社長訪問で顧客の“真の声”をつかむ

現状分析のための問いの技術

中小企業が経営計画を策定するにあたり、重要なプロセスの一つが「現状分析」です。自社の置かれた環境を正確に捉えることで、実行可能で現実的な経営戦略が立案できるようになります。
そしてこの現状分析の中でも、特に軽視されがちなのが「顧客の本音をどう拾うか」という点です。営業部門から上がってくる情報だけでは、表面的な声にとどまることが多く、顧客の実態に関わる情報はなかなかつかめません。

このような情報のギャップを埋めるために有効なのが、経営者自らが顧客を訪問し、直接話を聞く「社長訪問」です。これは一倉定氏が一貫して強調していたことであり、経営者にしか引き出せない情報がある、という事実を象徴しています。

顧客は、営業担当者には、顧客が本音を語らないことがよくあります。「どうせ言っても通らない」「この人に言っても意味がない」といった心理が働いているためです。また、営業担当者自身も、自分に都合の良い情報しか上げなかったり、ネガティブな内容を過小報告することがあります。こうした構造的な“情報の壁”を突破するには、社長自身が顧客に会いに行くしかありません。

では、社長訪問の場で、具体的に何を聞くべきなのでしょうか。以下に、いくつかの重要な「問い」を紹介します。
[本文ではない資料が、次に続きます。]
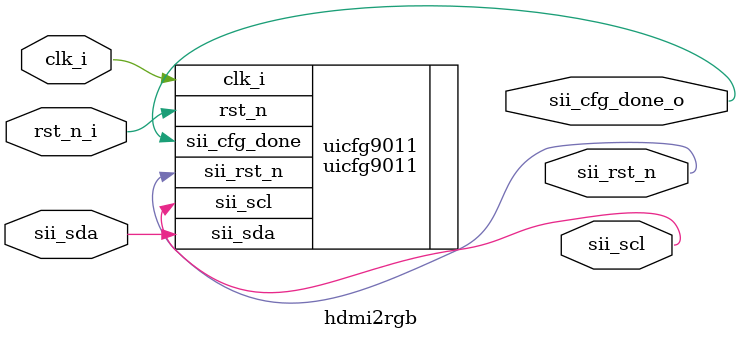
<source format=v>
module hdmi2rgb(
    input clk_i,            // 系统时钟输入
    input rst_n_i,          // 复位信号输入（低电平有效）
    inout sii_sda,          // SII9011 IIC 数据信号
    output sii_scl,         // SII9011 IIC 时钟信号
    output sii_rst_n,       // SII9011 复位信号
    output sii_cfg_done_o   // SII9011 配置完成信号（高电平有效）
);

    // 例化 SII9011 IIC 配置模块
    uicfg9011 uicfg9011(
        .clk_i(clk_i),
        .rst_n(rst_n_i),
        .sii_sda(sii_sda),
        .sii_scl(sii_scl),
        .sii_rst_n(sii_rst_n),
        .sii_cfg_done(sii_cfg_done_o)
    );
    
endmodule
</source>
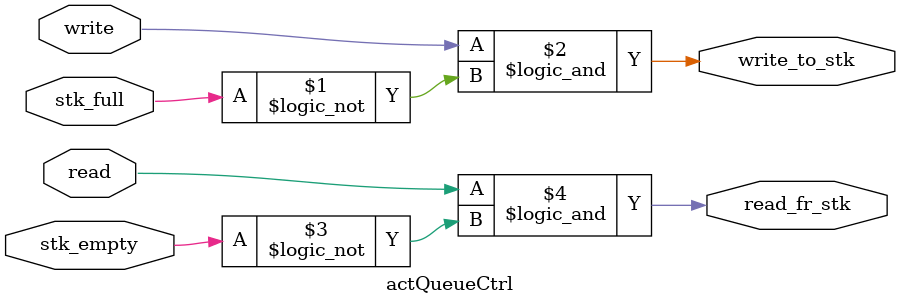
<source format=v>
module actQueueCtrl (
	output write_to_stk,
	output read_fr_stk,
	input write,read,stk_full,stk_empty
);

assign write_to_stk = write && (!stk_full);
assign read_fr_stk = read && (!stk_empty);

endmodule

</source>
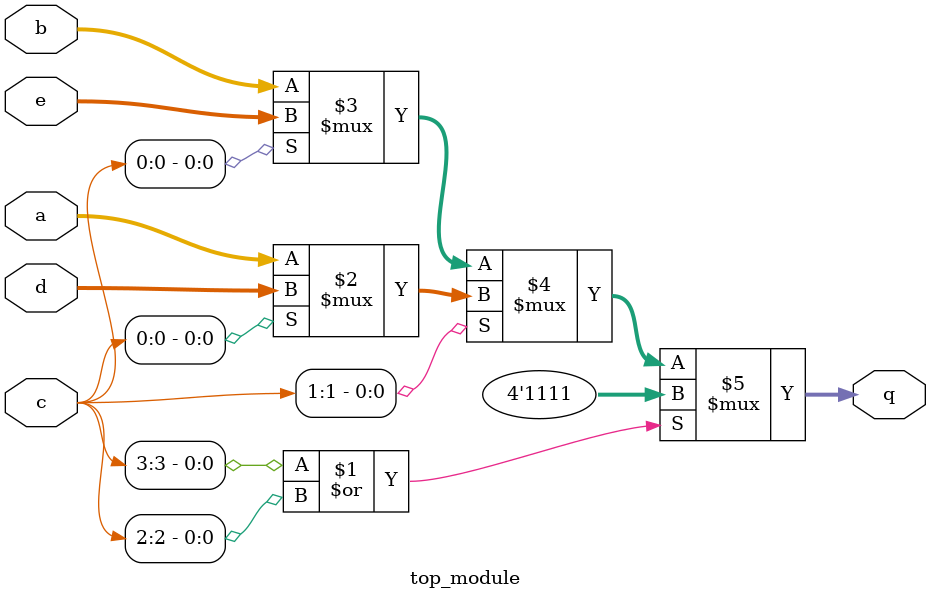
<source format=v>
module top_module (
    input [3:0] a,
    input [3:0] b,
    input [3:0] c,
    input [3:0] d,
    input [3:0] e,
    output [3:0] q );
    assign q= ( c[3]|c[2] ) ? 4'hf : (c[1]? (c[0]?d:a) : (c[0]?e:b));
endmodule

</source>
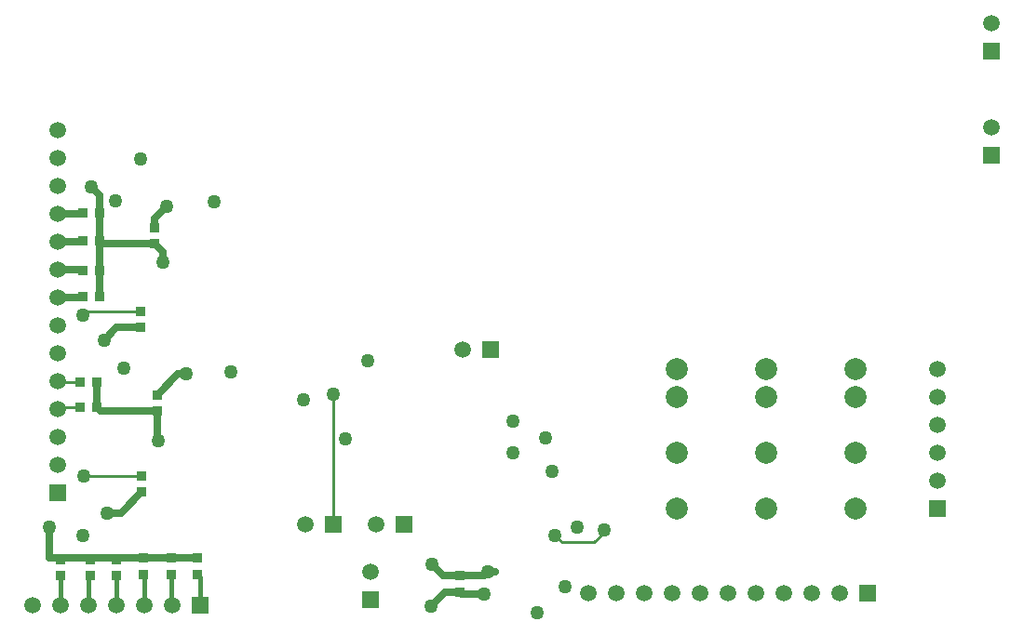
<source format=gbl>
G04 Layer_Physical_Order=4*
G04 Layer_Color=16711680*
%FSLAX25Y25*%
%MOIN*%
G70*
G01*
G75*
%ADD11R,0.03543X0.03740*%
%ADD14R,0.03740X0.03543*%
%ADD16C,0.01000*%
%ADD17C,0.02500*%
%ADD18C,0.05906*%
%ADD19R,0.05906X0.05906*%
%ADD20R,0.05906X0.05906*%
%ADD21C,0.07874*%
%ADD22C,0.05000*%
%ADD23C,0.01500*%
D11*
X228405Y290000D02*
D03*
X222500D02*
D03*
X228405Y299000D02*
D03*
X222500D02*
D03*
X229405Y329500D02*
D03*
X223500D02*
D03*
X229405Y339000D02*
D03*
X223500D02*
D03*
X229405Y349500D02*
D03*
X223500D02*
D03*
X229405Y359500D02*
D03*
X223500D02*
D03*
D14*
X215500Y235405D02*
D03*
Y229500D02*
D03*
X226000Y235405D02*
D03*
Y229500D02*
D03*
X235500Y235405D02*
D03*
Y229500D02*
D03*
X245000Y235906D02*
D03*
Y230000D02*
D03*
X255000Y235906D02*
D03*
Y230000D02*
D03*
X264500Y235906D02*
D03*
Y230000D02*
D03*
X244500Y265406D02*
D03*
Y259500D02*
D03*
X244000Y324406D02*
D03*
Y318500D02*
D03*
X250000Y294406D02*
D03*
Y288500D02*
D03*
X249000Y354405D02*
D03*
Y348500D02*
D03*
X358500Y223594D02*
D03*
Y229500D02*
D03*
D16*
X223500Y323000D02*
X224905Y324406D01*
X313000Y248000D02*
Y294500D01*
X224905Y324406D02*
X244000D01*
X214799Y299000D02*
X222500D01*
X214331Y299468D02*
X214799Y299000D01*
X214862Y290000D02*
X222500D01*
X214331Y289469D02*
X214862Y290000D01*
X223905Y265406D02*
X244500D01*
X395000Y241500D02*
X406500D01*
X410000Y245000D01*
Y246000D01*
X392500Y244000D02*
X395000Y241500D01*
X255500Y219000D02*
Y229500D01*
X255000Y230000D02*
X255500Y229500D01*
D17*
X232000Y252000D02*
X237000D01*
X244500Y259500D01*
X231000Y314000D02*
X235500Y318500D01*
X244000D01*
X226500Y369000D02*
X229405Y366094D01*
Y359500D02*
Y366094D01*
X211500Y235906D02*
X264500D01*
X211500D02*
Y247000D01*
X250000Y278500D02*
X250500Y278000D01*
X250000Y278500D02*
Y288500D01*
Y294406D02*
X257594Y302000D01*
X260500D01*
X228405Y290000D02*
X229906Y288500D01*
X250000D01*
X228405Y290000D02*
Y299000D01*
X229405Y339000D02*
Y349500D01*
X230405Y348500D02*
X249000D01*
Y357500D02*
X253500Y362000D01*
X249000Y354405D02*
Y357500D01*
X252000Y342000D02*
Y345500D01*
X249000Y348500D02*
X252000Y345500D01*
X229405Y349500D02*
X230405Y348500D01*
X229405Y349500D02*
Y359500D01*
Y329500D02*
Y339000D01*
X214331Y359469D02*
X223468D01*
X223500Y359500D01*
X214331Y349468D02*
X223468D01*
X223500Y349500D01*
X214331Y339469D02*
X223031D01*
X223500Y339000D01*
X214331Y329468D02*
X223468D01*
X223500Y329500D01*
X352500Y229500D02*
X358500D01*
X348500Y233500D02*
X352500Y229500D01*
X353095Y223594D02*
X358500D01*
X348000Y218500D02*
X353095Y223594D01*
X368500Y231000D02*
X371000D01*
X358500Y229500D02*
X367000D01*
X368500Y231000D01*
X359095Y223000D02*
X367000D01*
X358500Y223594D02*
X359095Y223000D01*
X211500Y235906D02*
X240500D01*
D18*
X529331Y303720D02*
D03*
Y293721D02*
D03*
Y283720D02*
D03*
Y273721D02*
D03*
Y263720D02*
D03*
X326500Y231000D02*
D03*
X205500Y219000D02*
D03*
X215500D02*
D03*
X225500D02*
D03*
X235500D02*
D03*
X255500D02*
D03*
X245500D02*
D03*
X214331Y269468D02*
D03*
Y279468D02*
D03*
Y289469D02*
D03*
Y299468D02*
D03*
Y309469D02*
D03*
Y319468D02*
D03*
Y329468D02*
D03*
Y339469D02*
D03*
Y349468D02*
D03*
Y359469D02*
D03*
Y369468D02*
D03*
Y379468D02*
D03*
Y389469D02*
D03*
X548831Y427720D02*
D03*
Y390220D02*
D03*
X303000Y248000D02*
D03*
X359500Y310500D02*
D03*
X328500Y248000D02*
D03*
X494331Y223406D02*
D03*
X484331D02*
D03*
X474331D02*
D03*
X464331D02*
D03*
X454331D02*
D03*
X444331D02*
D03*
X434331D02*
D03*
X424331D02*
D03*
X414331D02*
D03*
X404331D02*
D03*
D19*
X529331Y253720D02*
D03*
X326500Y221000D02*
D03*
X214331Y259469D02*
D03*
X548831Y417721D02*
D03*
Y380221D02*
D03*
D20*
X265500Y219000D02*
D03*
X313000Y248000D02*
D03*
X369500Y310500D02*
D03*
X338500Y248000D02*
D03*
X504331Y223406D02*
D03*
D21*
X500000Y253500D02*
D03*
Y273500D02*
D03*
Y293500D02*
D03*
Y303500D02*
D03*
X468000Y253500D02*
D03*
Y273500D02*
D03*
Y293500D02*
D03*
Y303500D02*
D03*
X436000Y253500D02*
D03*
Y273500D02*
D03*
Y293500D02*
D03*
Y303500D02*
D03*
D22*
X226500Y369000D02*
D03*
X244000Y379000D02*
D03*
X391500Y267000D02*
D03*
X325500Y306500D02*
D03*
X317500Y278500D02*
D03*
X302500Y292500D02*
D03*
X377500Y273500D02*
D03*
Y285000D02*
D03*
X260500Y302000D02*
D03*
X253500Y362000D02*
D03*
X235094Y364094D02*
D03*
X238000Y304000D02*
D03*
X211500Y247000D02*
D03*
X232000Y252000D02*
D03*
X250500Y278000D02*
D03*
X231000Y314000D02*
D03*
X223500Y323000D02*
D03*
X252000Y342000D02*
D03*
X270500Y363500D02*
D03*
X276500Y302500D02*
D03*
X313000Y294500D02*
D03*
X223905Y265406D02*
D03*
X223500Y244000D02*
D03*
X348000Y218500D02*
D03*
X348500Y233500D02*
D03*
X367000Y223000D02*
D03*
X368500Y231000D02*
D03*
X396000Y225500D02*
D03*
X386093Y216250D02*
D03*
X400500Y247000D02*
D03*
X410000Y246000D02*
D03*
X389000Y279000D02*
D03*
X392500Y244000D02*
D03*
D23*
X215500Y219000D02*
Y229500D01*
X225500Y219000D02*
Y229000D01*
X226000Y229500D01*
X235500Y219000D02*
Y229500D01*
X245500Y219000D02*
Y229500D01*
X245000Y230000D02*
X245500Y229500D01*
X255000Y219500D02*
Y230000D01*
Y219500D02*
X255500Y219000D01*
X265500D02*
Y229000D01*
X264500Y230000D02*
X265500Y229000D01*
M02*

</source>
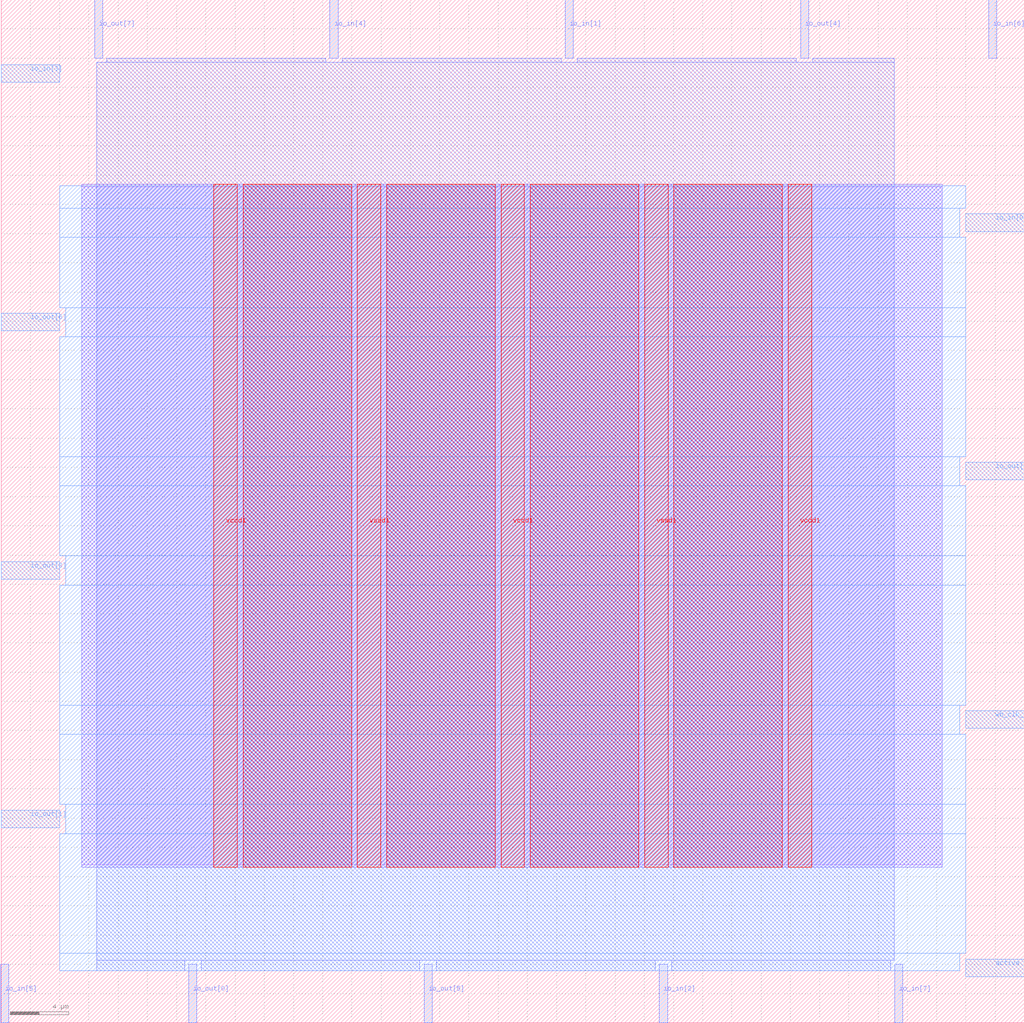
<source format=lef>
VERSION 5.7 ;
  NOWIREEXTENSIONATPIN ON ;
  DIVIDERCHAR "/" ;
  BUSBITCHARS "[]" ;
MACRO wrapped_icestudio_test
  CLASS BLOCK ;
  FOREIGN wrapped_icestudio_test ;
  ORIGIN 0.000 0.000 ;
  SIZE 70.000 BY 70.000 ;
  PIN active
    DIRECTION INPUT ;
    USE SIGNAL ;
    PORT
      LAYER met3 ;
        RECT 66.000 3.140 70.000 4.340 ;
    END
  END active
  PIN io_in[0]
    DIRECTION INPUT ;
    USE SIGNAL ;
    PORT
      LAYER met3 ;
        RECT 66.000 54.140 70.000 55.340 ;
    END
  END io_in[0]
  PIN io_in[1]
    DIRECTION INPUT ;
    USE SIGNAL ;
    PORT
      LAYER met2 ;
        RECT 38.590 66.000 39.150 70.000 ;
    END
  END io_in[1]
  PIN io_in[2]
    DIRECTION INPUT ;
    USE SIGNAL ;
    PORT
      LAYER met2 ;
        RECT 45.030 0.000 45.590 4.000 ;
    END
  END io_in[2]
  PIN io_in[3]
    DIRECTION INPUT ;
    USE SIGNAL ;
    PORT
      LAYER met3 ;
        RECT 0.000 64.340 4.000 65.540 ;
    END
  END io_in[3]
  PIN io_in[4]
    DIRECTION INPUT ;
    USE SIGNAL ;
    PORT
      LAYER met2 ;
        RECT 22.490 66.000 23.050 70.000 ;
    END
  END io_in[4]
  PIN io_in[5]
    DIRECTION INPUT ;
    USE SIGNAL ;
    PORT
      LAYER met2 ;
        RECT -0.050 0.000 0.510 4.000 ;
    END
  END io_in[5]
  PIN io_in[6]
    DIRECTION INPUT ;
    USE SIGNAL ;
    PORT
      LAYER met2 ;
        RECT 67.570 66.000 68.130 70.000 ;
    END
  END io_in[6]
  PIN io_in[7]
    DIRECTION INPUT ;
    USE SIGNAL ;
    PORT
      LAYER met2 ;
        RECT 61.130 0.000 61.690 4.000 ;
    END
  END io_in[7]
  PIN io_out[0]
    DIRECTION INOUT ;
    USE SIGNAL ;
    PORT
      LAYER met2 ;
        RECT 12.830 0.000 13.390 4.000 ;
    END
  END io_out[0]
  PIN io_out[1]
    DIRECTION INOUT ;
    USE SIGNAL ;
    PORT
      LAYER met3 ;
        RECT 0.000 13.340 4.000 14.540 ;
    END
  END io_out[1]
  PIN io_out[2]
    DIRECTION INOUT ;
    USE SIGNAL ;
    PORT
      LAYER met3 ;
        RECT 66.000 37.140 70.000 38.340 ;
    END
  END io_out[2]
  PIN io_out[3]
    DIRECTION INOUT ;
    USE SIGNAL ;
    PORT
      LAYER met3 ;
        RECT 0.000 30.340 4.000 31.540 ;
    END
  END io_out[3]
  PIN io_out[4]
    DIRECTION INOUT ;
    USE SIGNAL ;
    PORT
      LAYER met2 ;
        RECT 54.690 66.000 55.250 70.000 ;
    END
  END io_out[4]
  PIN io_out[5]
    DIRECTION INOUT ;
    USE SIGNAL ;
    PORT
      LAYER met2 ;
        RECT 28.930 0.000 29.490 4.000 ;
    END
  END io_out[5]
  PIN io_out[6]
    DIRECTION INOUT ;
    USE SIGNAL ;
    PORT
      LAYER met3 ;
        RECT 0.000 47.340 4.000 48.540 ;
    END
  END io_out[6]
  PIN io_out[7]
    DIRECTION INOUT ;
    USE SIGNAL ;
    PORT
      LAYER met2 ;
        RECT 6.390 66.000 6.950 70.000 ;
    END
  END io_out[7]
  PIN vccd1
    DIRECTION INPUT ;
    USE POWER ;
    PORT
      LAYER met4 ;
        RECT 14.550 10.640 16.150 57.360 ;
    END
    PORT
      LAYER met4 ;
        RECT 34.200 10.640 35.800 57.360 ;
    END
    PORT
      LAYER met4 ;
        RECT 53.855 10.640 55.455 57.360 ;
    END
  END vccd1
  PIN vssd1
    DIRECTION INPUT ;
    USE GROUND ;
    PORT
      LAYER met4 ;
        RECT 24.370 10.640 25.970 57.360 ;
    END
    PORT
      LAYER met4 ;
        RECT 44.025 10.640 45.625 57.360 ;
    END
  END vssd1
  PIN wb_clk_i
    DIRECTION INPUT ;
    USE SIGNAL ;
    PORT
      LAYER met3 ;
        RECT 66.000 20.140 70.000 21.340 ;
    END
  END wb_clk_i
  OBS
      LAYER li1 ;
        RECT 5.520 10.795 64.400 57.205 ;
      LAYER met1 ;
        RECT 5.520 10.640 64.400 57.360 ;
      LAYER met2 ;
        RECT 7.230 65.720 22.210 66.000 ;
        RECT 23.330 65.720 38.310 66.000 ;
        RECT 39.430 65.720 54.410 66.000 ;
        RECT 55.530 65.720 61.090 66.000 ;
        RECT 6.540 4.280 61.090 65.720 ;
        RECT 6.540 3.555 12.550 4.280 ;
        RECT 13.670 3.555 28.650 4.280 ;
        RECT 29.770 3.555 44.750 4.280 ;
        RECT 45.870 3.555 60.850 4.280 ;
      LAYER met3 ;
        RECT 4.000 55.740 66.000 57.285 ;
        RECT 4.000 53.740 65.600 55.740 ;
        RECT 4.000 48.940 66.000 53.740 ;
        RECT 4.400 46.940 66.000 48.940 ;
        RECT 4.000 38.740 66.000 46.940 ;
        RECT 4.000 36.740 65.600 38.740 ;
        RECT 4.000 31.940 66.000 36.740 ;
        RECT 4.400 29.940 66.000 31.940 ;
        RECT 4.000 21.740 66.000 29.940 ;
        RECT 4.000 19.740 65.600 21.740 ;
        RECT 4.000 14.940 66.000 19.740 ;
        RECT 4.400 12.940 66.000 14.940 ;
        RECT 4.000 4.740 66.000 12.940 ;
        RECT 4.000 3.575 65.600 4.740 ;
      LAYER met4 ;
        RECT 16.550 10.640 23.970 57.360 ;
        RECT 26.370 10.640 33.800 57.360 ;
        RECT 36.200 10.640 43.625 57.360 ;
        RECT 46.025 10.640 53.455 57.360 ;
  END
END wrapped_icestudio_test
END LIBRARY


</source>
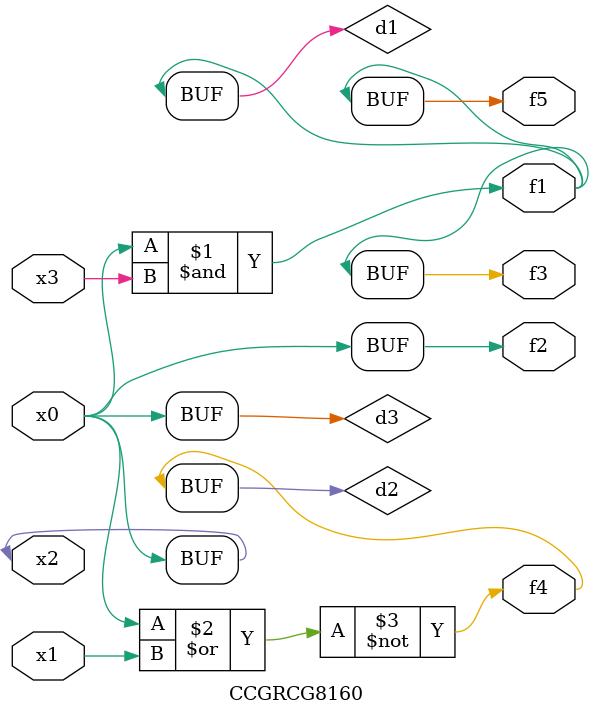
<source format=v>
module CCGRCG8160(
	input x0, x1, x2, x3,
	output f1, f2, f3, f4, f5
);

	wire d1, d2, d3;

	and (d1, x2, x3);
	nor (d2, x0, x1);
	buf (d3, x0, x2);
	assign f1 = d1;
	assign f2 = d3;
	assign f3 = d1;
	assign f4 = d2;
	assign f5 = d1;
endmodule

</source>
まずは、先方の経営方針や今後の方向性について尋ねることが重要です。
「御社の中長期的な経営の方向性はいかがでしょうか?」
「重点を置かれている事業や市場はどの分野でしょうか?」
といった質問を通じて、顧客の戦略的な動きを把握することができます。これは単に取引の継続性を探るだけでなく、自社のサービスや製品が、今後もその戦略に合致しているのかを判断する材料にもなります。

次に、顧客の現場で発生している声や不満に焦点を当てた質問が重要です。
「弊社の商品・サービスについて、不便な点やご不満な点はありませんか?」
「これまで改善を要望された点で、未対応のものはございますか?」
こうした質問をすることで、営業経由では上がってこなかったクレームや改善要望を直接つかむことができます。特に、過去に何度も要望したにもかかわらず、社内で放置された情報は、信頼関係を損なう要因にもなっている可能性があります。社長が直接聞くことで、顧客は「ようやく届いた」と感じ、真摯な声を返してくれることがあります。

また、競合他社との比較や、他社の評価ポイントについて尋ねることも有効です。
「最近、競合他社との比較で気になる点はございますか?」
「他社製品をご利用の場合、どのような点で選ばれていますか?」
このような質問により、自社の立ち位置や競争力を見直す視点を得ることができます。価格、納期、品質、対応力など、比較される軸は業種によって異なりますが、それを顧客の視点で聞けることが社長訪問の大きな価値です。

さらに、未来に向けたニーズや期待についても確認しましょう。
「今後、こういう商品やサービスがあればいいと感じられる点はありますか?」
「弊社に今後どのような役割や期待をお持ちですか?」
顧客の潜在ニーズを先取りすることで、新たな開発やサービス改善のヒントが得られます。これらの情報は経営計画に反映すべき極めて重要な材料です。

こうした質問は、決してマニュアル通りに尋ねればよいというものではありません。雑談や空気感の中で自然に出すこと、そして一つひとつの回答を深掘りしていく姿勢が何より大切です。「それはなぜですか?」「もう少し詳しく教えていただけますか?」といった追加の問いを通じて、顧客の本音が少しずつ引き出されていきます。

また、形式ばったヒアリングにならないように、“雑談力”も重要です。たとえば「最近、御社で話題になっていることはありますか?」「社内で新しい取り組みなどはございますか?」といった柔らかい質問からスタートすることで、話しやすい雰囲気をつくることができます。

社長訪問の効果は、1回限りでは見えてきません。最初の数回はギクシャクするかもしれませんが、回を重ねるごとに、顧客との関係性は深まり、より本質的な情報が得られるようになります。訪問が習慣化されることで、顧客にとっても「この会社は本気で向き合っている」という印象が定着し、信頼関係が生まれます。

現場のリアルな声を知り、計画に活かす。これこそが、現実的で実行可能な経営計画につながります。そして、それを実現できるのは、現場と顧客の“間”に立つ、社長ただ一人です。経営計画書を机上の空論に終わらせないためにも、ぜひ社長訪問を取り入れて、試して頂ければと思います。